Conocí al guajiro en una parada en mi camino hacia Pinar del Río. Entré, sin anunciarme, en su pequeña finca del Valle de Viñales, la vega tabaquera más importante de Cuba.
El guajiro me dio la bienvenida y me invitó a sentarme frente a la mesa en la que su esposa nos brindó mango y café.
Hablamos de todo un poco. Me contó de su vida, muy vinculada a la planta del tabaco y a las esperanzas, renovadas año tras año, de obtener una buena cosecha.
Me habló de la bondad de su vida familiar, que transcurría plácidamente en el campo, alejada del bullicio y el desorden de la ciudad.
Me dijo que se sentía afortunado. Porque él amaba el campo tanto como amaba a su familia y eso estaba por encima de cualquier otra consideración que pudiera hacerse en relación a su país.
Me contó que su gran pasión eran los gallos finos.
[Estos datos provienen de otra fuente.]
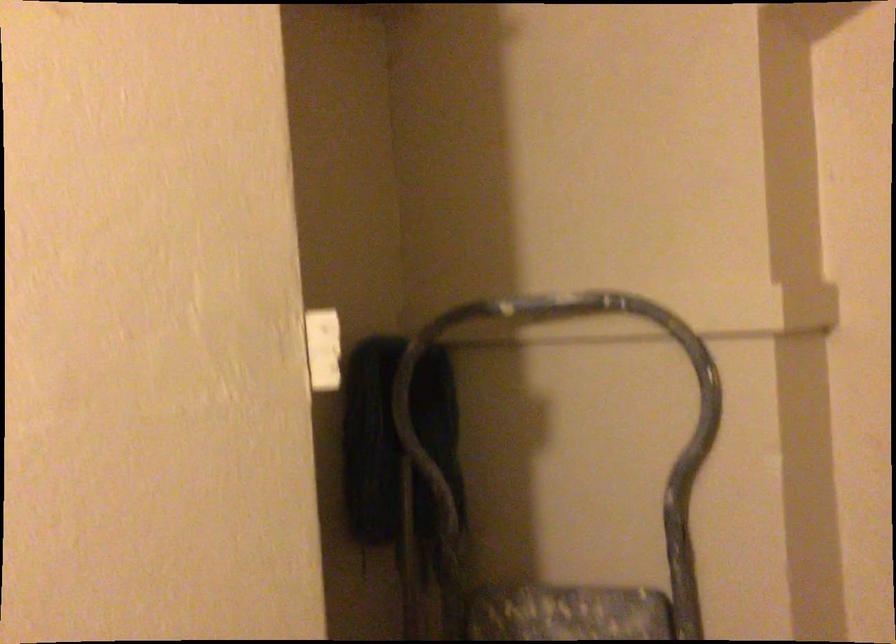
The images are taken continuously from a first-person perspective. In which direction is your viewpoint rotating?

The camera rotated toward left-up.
Los criaba y los cuidaba con esmero. Presumía de ser el dueño de una de las mejores galleras de la zona.
Hablaba despacio, disfrutando del momento, sin ninguna prisa por terminar nuestra conversación. Nada parecía poder acelerar ni su palabra ni sus movimientos.
Hasta que, de repente, llegaron su hija y su nieto.
Y el guajiro dejó por un momento de atenderme, se puso velozmente de pie, aupó a su nieto, cerró los ojos y disfrutó plenamente del abrazo de la vida y del calor del amor.